County won’t make investigation report public
KINGMAN — Mohave County supervisors voted Monday to view the complete investigation report into a Mohave Valley construction project.
The board voted to look at the entire report, including backup documents, taped interviews and exhibits of an investigation into employee complaints regarding the development services and building department operations. The entire report will go before the board for review in executive session and will not be available to the public.
District 3 Sup. Buster Johnson, of Lake Havasu City, asked for the entire report after the Aug. 20 board meeting but was told by the Arizona County Insurance Pool that it would not release the entire report. Johnson’s issue is that ACIP refused to provide the entire report.

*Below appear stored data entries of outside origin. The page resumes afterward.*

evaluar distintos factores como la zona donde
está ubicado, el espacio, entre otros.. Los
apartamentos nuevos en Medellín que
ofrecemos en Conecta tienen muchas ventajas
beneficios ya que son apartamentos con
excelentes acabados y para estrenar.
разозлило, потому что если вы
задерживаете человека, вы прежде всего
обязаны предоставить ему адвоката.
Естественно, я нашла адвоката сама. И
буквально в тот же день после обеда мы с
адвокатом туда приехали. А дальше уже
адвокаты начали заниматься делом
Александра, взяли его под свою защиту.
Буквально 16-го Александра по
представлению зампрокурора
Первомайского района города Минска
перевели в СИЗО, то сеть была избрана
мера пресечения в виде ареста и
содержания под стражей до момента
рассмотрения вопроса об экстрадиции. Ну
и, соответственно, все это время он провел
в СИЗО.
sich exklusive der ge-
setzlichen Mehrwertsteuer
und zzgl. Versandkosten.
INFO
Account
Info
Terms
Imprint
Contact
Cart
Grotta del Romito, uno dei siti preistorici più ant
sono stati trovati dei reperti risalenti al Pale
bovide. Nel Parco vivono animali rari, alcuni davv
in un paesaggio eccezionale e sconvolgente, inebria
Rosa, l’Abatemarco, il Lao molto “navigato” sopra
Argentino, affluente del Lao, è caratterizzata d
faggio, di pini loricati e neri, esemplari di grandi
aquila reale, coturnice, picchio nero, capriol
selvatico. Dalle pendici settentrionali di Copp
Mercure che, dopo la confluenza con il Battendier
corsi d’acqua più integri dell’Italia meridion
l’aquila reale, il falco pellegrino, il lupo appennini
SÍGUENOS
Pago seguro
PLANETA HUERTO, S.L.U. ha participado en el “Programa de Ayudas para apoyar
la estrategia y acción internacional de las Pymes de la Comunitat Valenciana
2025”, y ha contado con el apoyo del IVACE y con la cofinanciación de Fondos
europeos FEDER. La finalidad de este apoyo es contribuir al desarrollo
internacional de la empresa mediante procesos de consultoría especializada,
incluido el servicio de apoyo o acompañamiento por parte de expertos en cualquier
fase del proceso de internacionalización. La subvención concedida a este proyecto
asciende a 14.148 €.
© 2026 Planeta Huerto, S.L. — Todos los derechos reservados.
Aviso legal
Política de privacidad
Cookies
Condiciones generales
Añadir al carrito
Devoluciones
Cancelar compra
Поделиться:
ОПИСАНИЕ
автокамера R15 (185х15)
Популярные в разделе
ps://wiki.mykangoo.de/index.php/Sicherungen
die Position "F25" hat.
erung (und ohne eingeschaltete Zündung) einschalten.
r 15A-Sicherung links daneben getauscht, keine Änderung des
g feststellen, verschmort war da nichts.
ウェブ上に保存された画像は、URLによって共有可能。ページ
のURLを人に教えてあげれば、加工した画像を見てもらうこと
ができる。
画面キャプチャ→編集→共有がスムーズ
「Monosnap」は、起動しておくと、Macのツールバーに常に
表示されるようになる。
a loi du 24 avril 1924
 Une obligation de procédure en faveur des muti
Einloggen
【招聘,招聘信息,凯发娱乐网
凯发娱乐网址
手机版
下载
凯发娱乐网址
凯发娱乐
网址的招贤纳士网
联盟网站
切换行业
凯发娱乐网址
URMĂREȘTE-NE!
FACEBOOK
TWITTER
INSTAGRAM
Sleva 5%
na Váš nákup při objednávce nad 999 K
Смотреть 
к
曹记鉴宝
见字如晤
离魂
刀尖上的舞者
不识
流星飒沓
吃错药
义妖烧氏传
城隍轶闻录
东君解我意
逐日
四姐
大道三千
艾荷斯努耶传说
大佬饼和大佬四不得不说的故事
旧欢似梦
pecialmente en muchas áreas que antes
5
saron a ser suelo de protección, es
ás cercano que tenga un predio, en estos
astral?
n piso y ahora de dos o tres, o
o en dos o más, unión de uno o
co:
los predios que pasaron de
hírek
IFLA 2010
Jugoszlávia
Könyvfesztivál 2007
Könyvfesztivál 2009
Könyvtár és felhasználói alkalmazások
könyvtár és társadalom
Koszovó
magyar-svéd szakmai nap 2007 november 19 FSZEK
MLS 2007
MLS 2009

Mohave County Attorney Matt Smith asked the board not to release the entire report to the public. He said the board could vote to disclose the entire investigation report, deny disclosing the report or have Phoenix attorney Jim Jellison meet with the board in executive session.
Smith said more than two dozen interviews with county employees were done. Disclosing details of the investigation could cause employees a lot of problems and might prevent employees from coming forward in the future, Smith suggested. There also might be litigation issues.
If there is, for example, a board member or county department head or any county employee who faces a criminal charge, then that criminal case would be heard before another county or possibly the Arizona Attorney General’s Office, Smith said.
District 2 Sup. Hildy Angius suggested, and the board agreed, on the fourth option of releasing the entire report to the board only in executive session and not make it public.
Deputy Mohave County Attorney Ryan Esplin previously said an employee accused county employees of cover-up and corruption in a construction project in Mohave Valley and possibly other projects. Shortly after the accusation was made, an investigation began into the complaint.
Esplin added that a 58-page investigative report was provided to the county supervisors in an executive session at the Aug. 20 board meeting, but Johnson wanted the entire report including supporting documents.